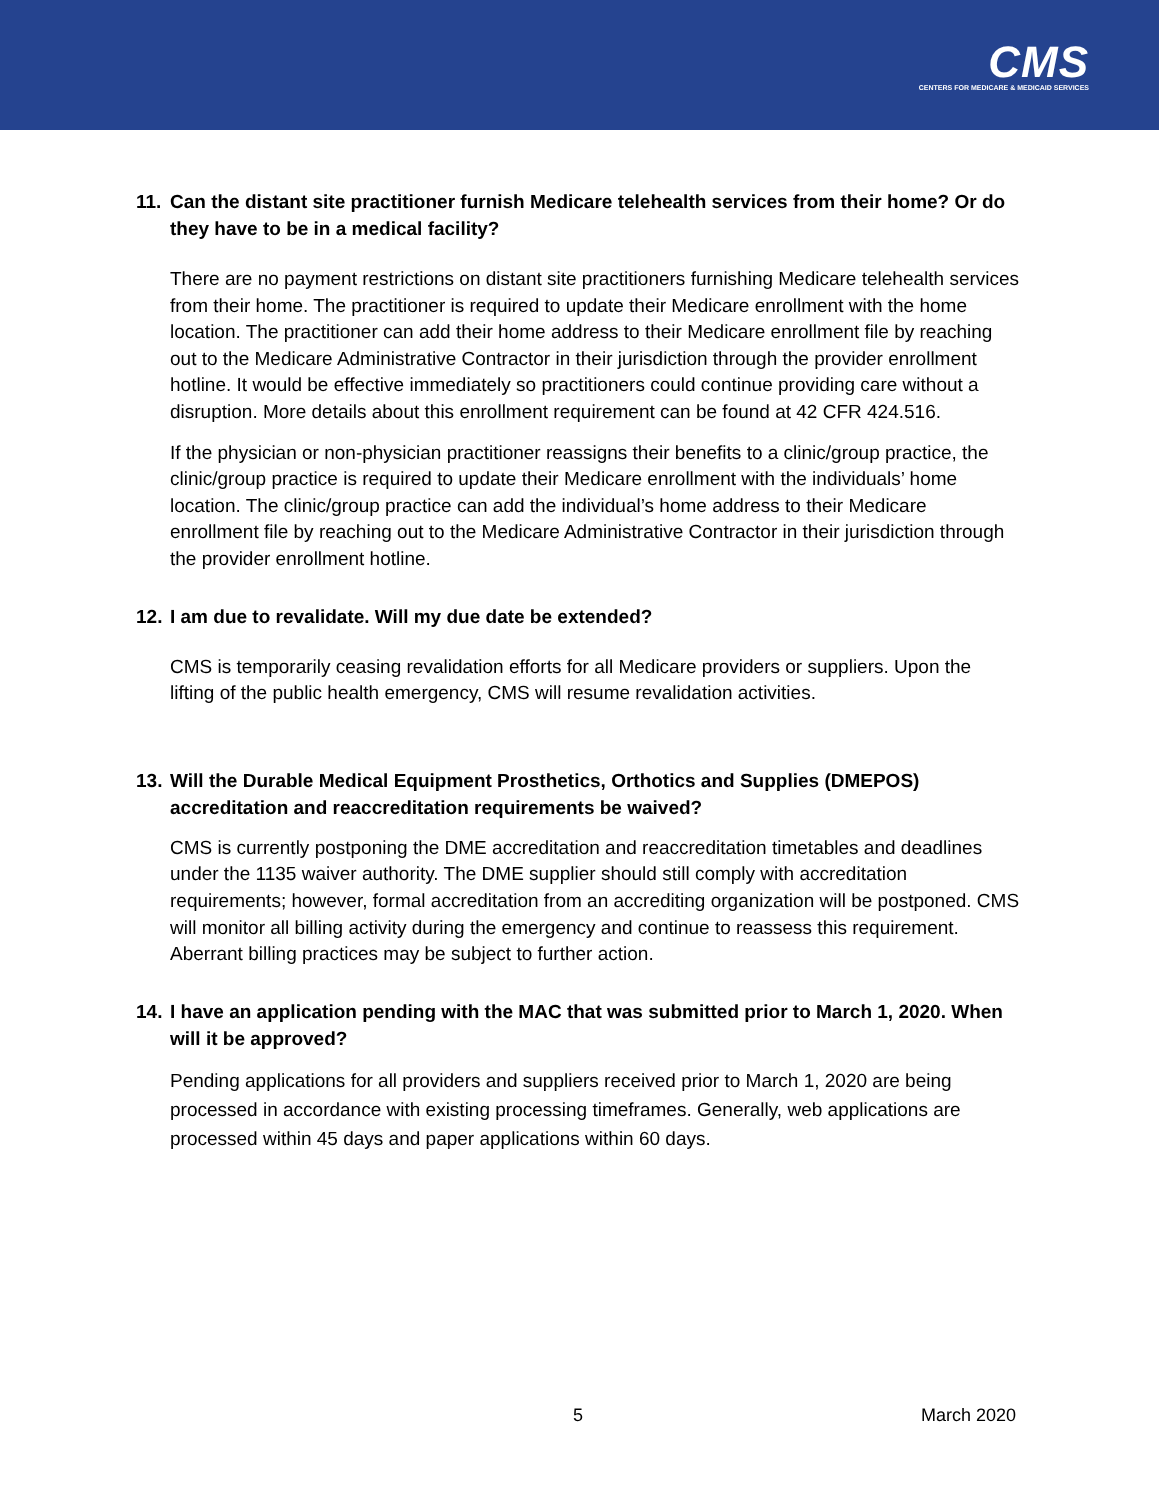CMS
CENTERS FOR MEDICARE & MEDICAID SERVICES
11. Can the distant site practitioner furnish Medicare telehealth services from their home? Or do they have to be in a medical facility?
There are no payment restrictions on distant site practitioners furnishing Medicare telehealth services from their home. The practitioner is required to update their Medicare enrollment with the home location. The practitioner can add their home address to their Medicare enrollment file by reaching out to the Medicare Administrative Contractor in their jurisdiction through the provider enrollment hotline. It would be effective immediately so practitioners could continue providing care without a disruption. More details about this enrollment requirement can be found at 42 CFR 424.516.
If the physician or non-physician practitioner reassigns their benefits to a clinic/group practice, the clinic/group practice is required to update their Medicare enrollment with the individuals’ home location. The clinic/group practice can add the individual’s home address to their Medicare enrollment file by reaching out to the Medicare Administrative Contractor in their jurisdiction through the provider enrollment hotline.
12. I am due to revalidate. Will my due date be extended?
CMS is temporarily ceasing revalidation efforts for all Medicare providers or suppliers. Upon the lifting of the public health emergency, CMS will resume revalidation activities.
13. Will the Durable Medical Equipment Prosthetics, Orthotics and Supplies (DMEPOS) accreditation and reaccreditation requirements be waived?
CMS is currently postponing the DME accreditation and reaccreditation timetables and deadlines under the 1135 waiver authority. The DME supplier should still comply with accreditation requirements; however, formal accreditation from an accrediting organization will be postponed. CMS will monitor all billing activity during the emergency and continue to reassess this requirement. Aberrant billing practices may be subject to further action.
14. I have an application pending with the MAC that was submitted prior to March 1, 2020. When will it be approved?
Pending applications for all providers and suppliers received prior to March 1, 2020 are being processed in accordance with existing processing timeframes. Generally, web applications are processed within 45 days and paper applications within 60 days.
5 March 2020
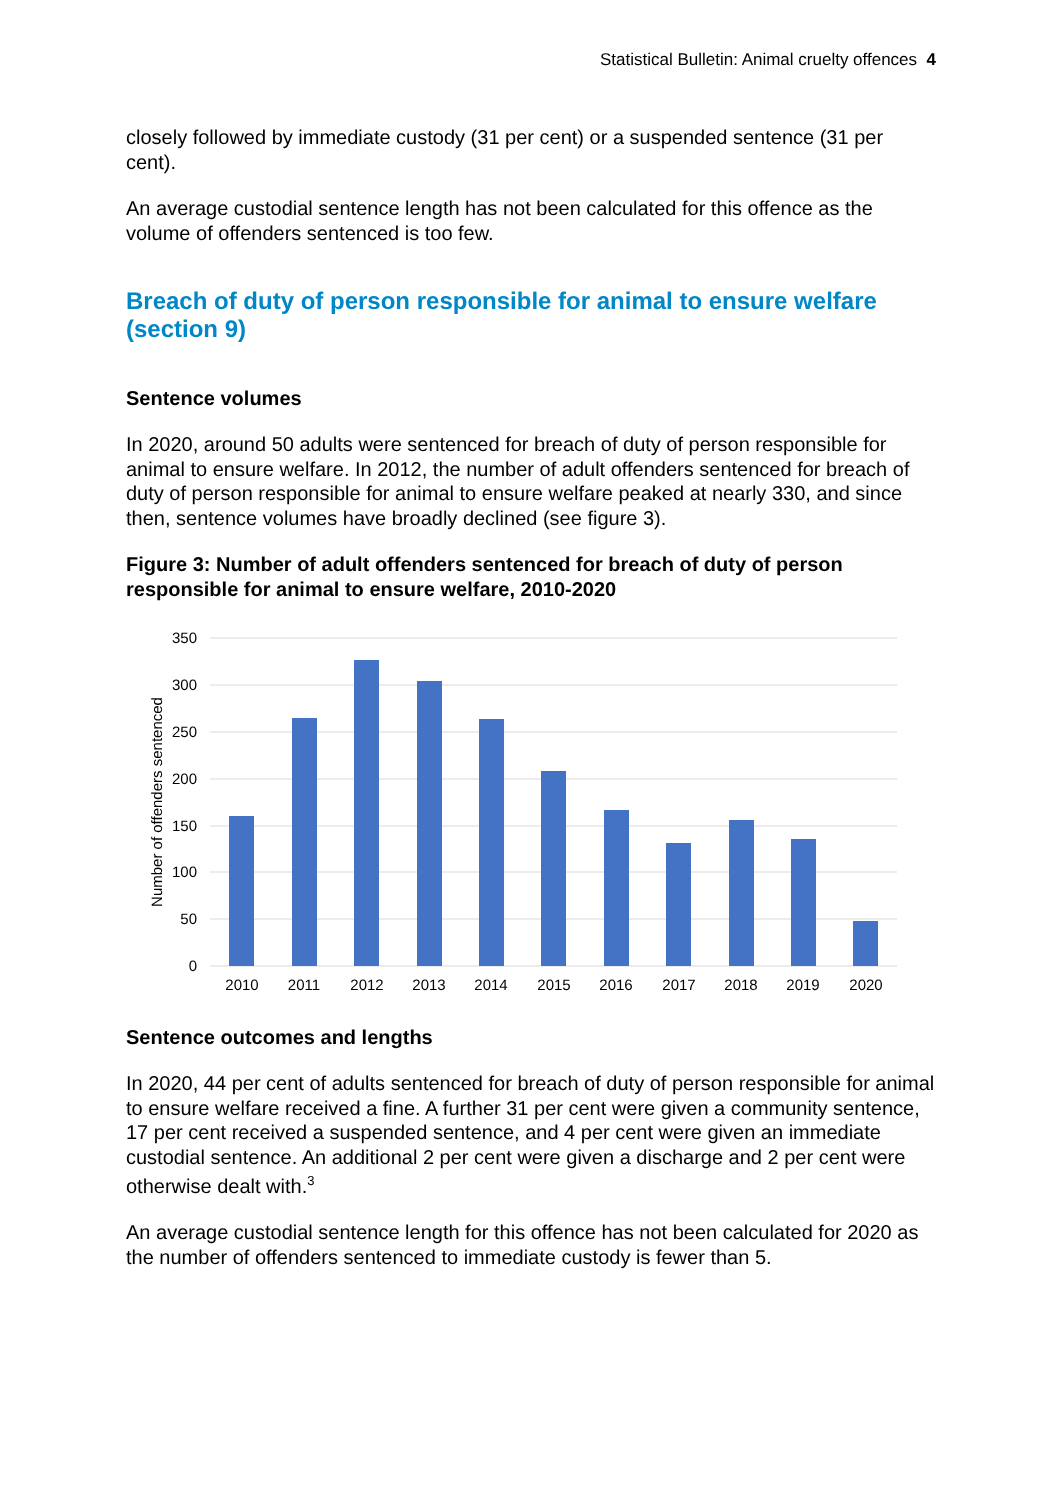Statistical Bulletin: Animal cruelty offences 4
closely followed by immediate custody (31 per cent) or a suspended sentence (31 per cent).
An average custodial sentence length has not been calculated for this offence as the volume of offenders sentenced is too few.
Breach of duty of person responsible for animal to ensure welfare (section 9)
Sentence volumes
In 2020, around 50 adults were sentenced for breach of duty of person responsible for animal to ensure welfare. In 2012, the number of adult offenders sentenced for breach of duty of person responsible for animal to ensure welfare peaked at nearly 330, and since then, sentence volumes have broadly declined (see figure 3).
Figure 3: Number of adult offenders sentenced for breach of duty of person responsible for animal to ensure welfare, 2010-2020
350
300
250
200
150
100
50
0
Number of offenders sentenced
2010
2011
2012
2013
2014
2015
2016
2017
2018
2019
2020
Sentence outcomes and lengths
In 2020, 44 per cent of adults sentenced for breach of duty of person responsible for animal to ensure welfare received a fine. A further 31 per cent were given a community sentence, 17 per cent received a suspended sentence, and 4 per cent were given an immediate custodial sentence. An additional 2 per cent were given a discharge and 2 per cent were otherwise dealt with.<sup>3</sup>
An average custodial sentence length for this offence has not been calculated for 2020 as the number of offenders sentenced to immediate custody is fewer than 5.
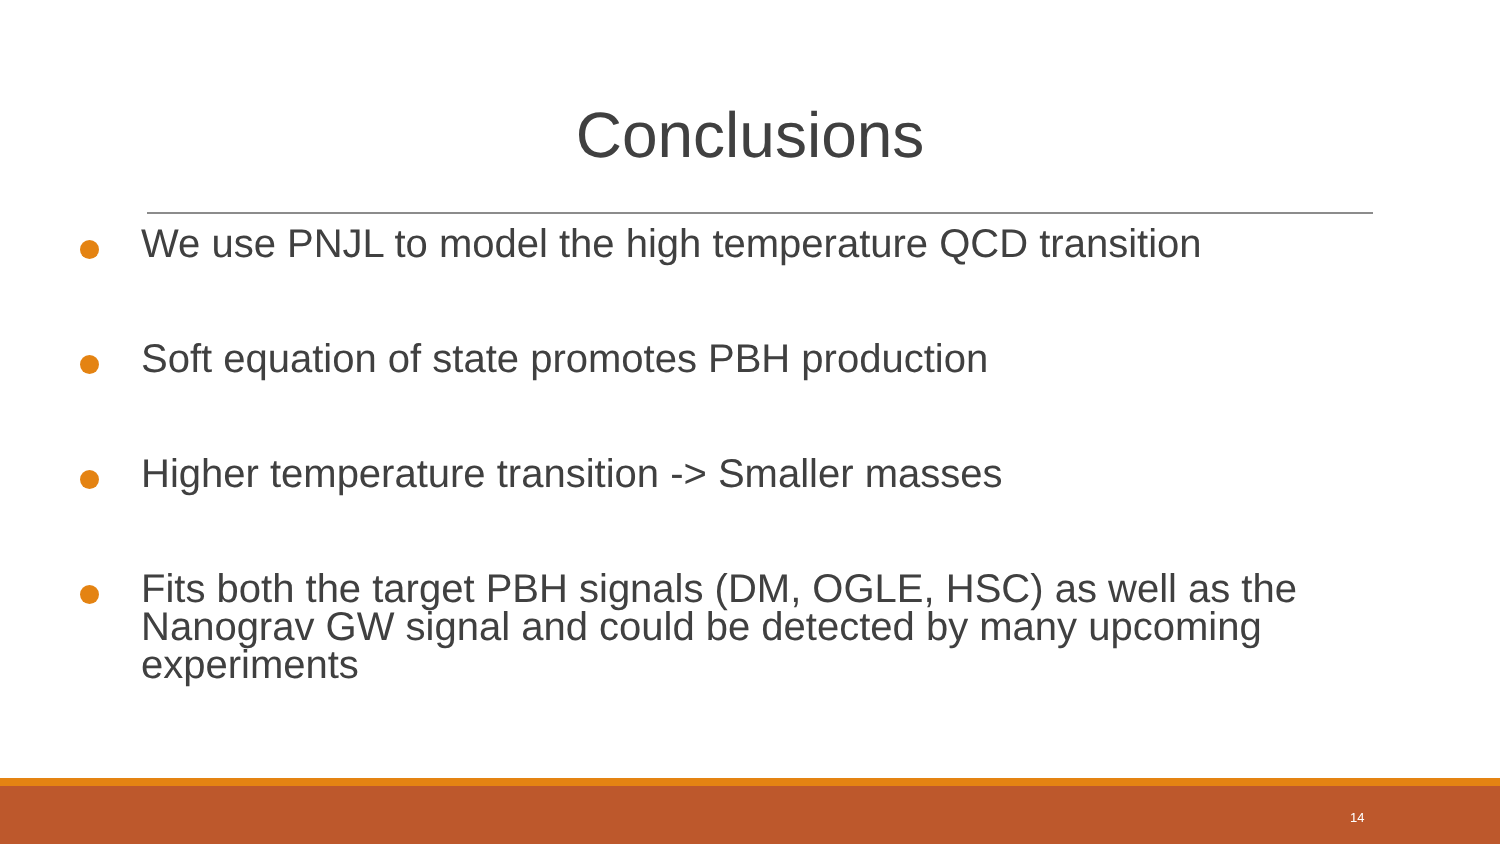Conclusions
We use PNJL to model the high temperature QCD transition
Soft equation of state promotes PBH production
Higher temperature transition -> Smaller masses
Fits both the target PBH signals (DM, OGLE, HSC) as well as the Nanograv GW signal and could be detected by many upcoming experiments
14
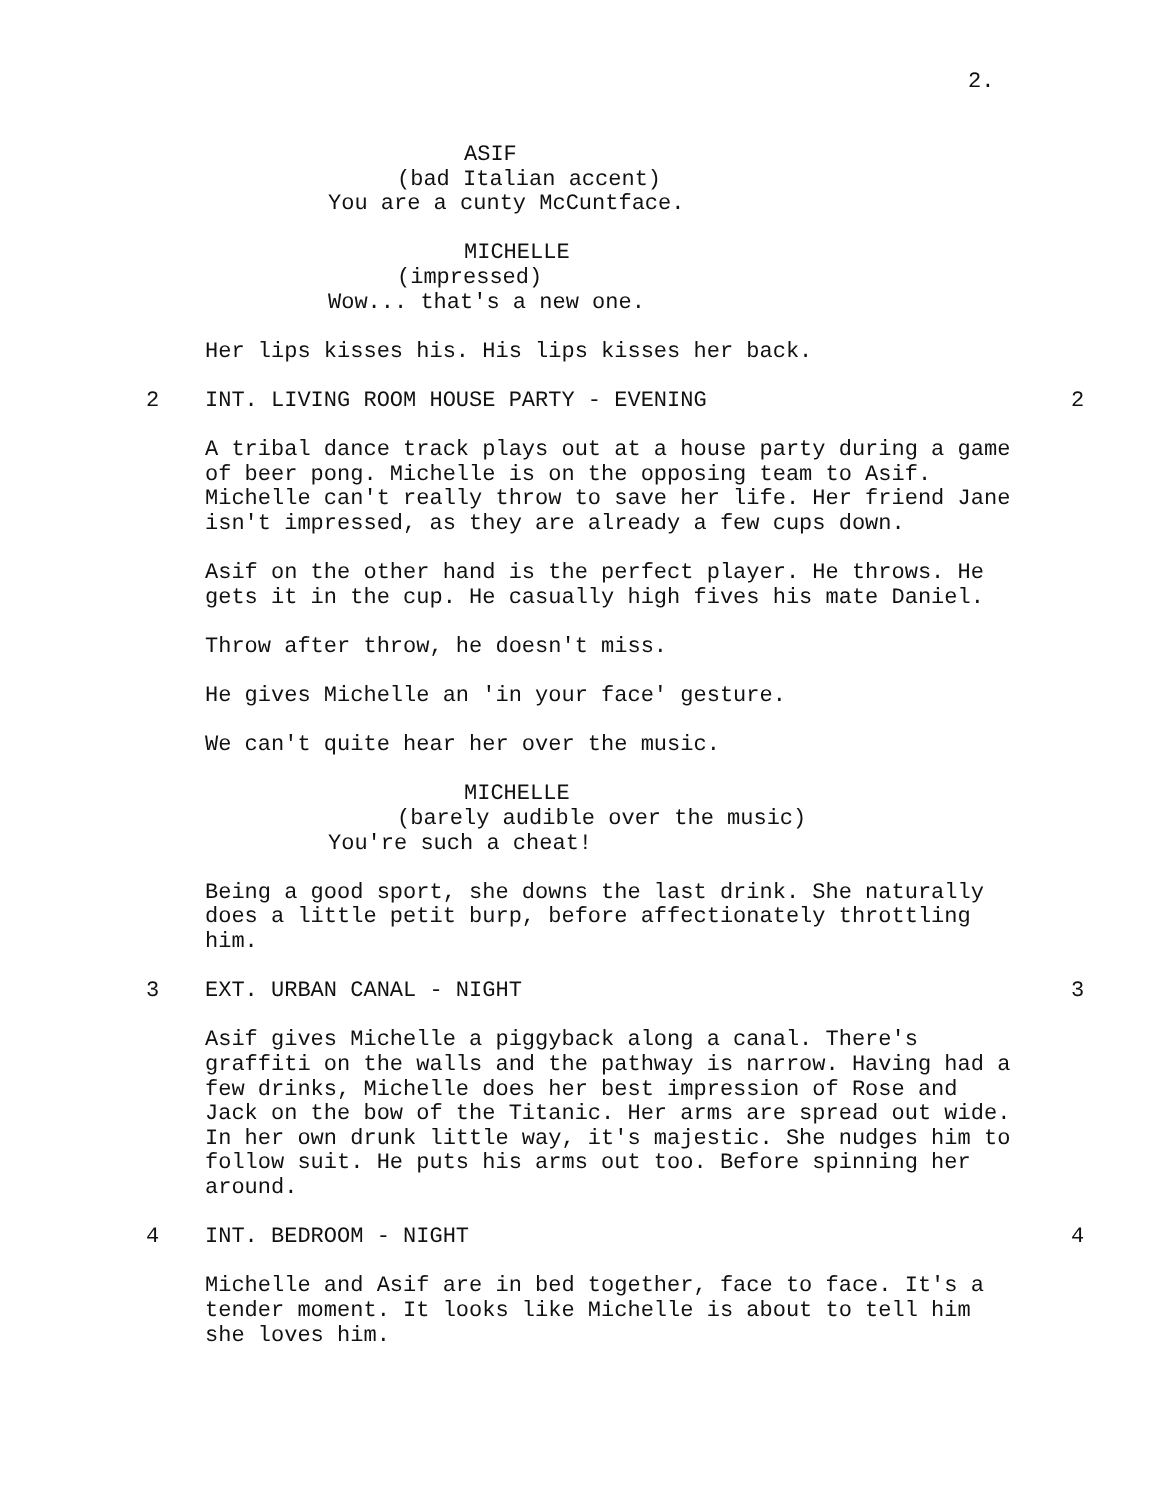2.
ASIF
(bad Italian accent)
You are a cunty McCuntface.
MICHELLE
(impressed)
Wow... that's a new one.
Her lips kisses his. His lips kisses her back.
2 INT. LIVING ROOM HOUSE PARTY - EVENING 2
A tribal dance track plays out at a house party during a game of beer pong. Michelle is on the opposing team to Asif. Michelle can't really throw to save her life. Her friend Jane isn't impressed, as they are already a few cups down.
Asif on the other hand is the perfect player. He throws. He gets it in the cup. He casually high fives his mate Daniel.
Throw after throw, he doesn't miss.
He gives Michelle an 'in your face' gesture.
We can't quite hear her over the music.
MICHELLE
(barely audible over the music)
You're such a cheat!
Being a good sport, she downs the last drink. She naturally does a little petit burp, before affectionately throttling him.
3 EXT. URBAN CANAL - NIGHT 3
Asif gives Michelle a piggyback along a canal. There's graffiti on the walls and the pathway is narrow. Having had a few drinks, Michelle does her best impression of Rose and Jack on the bow of the Titanic. Her arms are spread out wide. In her own drunk little way, it's majestic. She nudges him to follow suit. He puts his arms out too. Before spinning her around.
4 INT. BEDROOM - NIGHT 4
Michelle and Asif are in bed together, face to face. It's a tender moment. It looks like Michelle is about to tell him she loves him.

■ ■ ■

# YOUR TASK
Lines with the word "hotline" in the data need counting; report the count alone.

# EXERCISE RESPONSE
2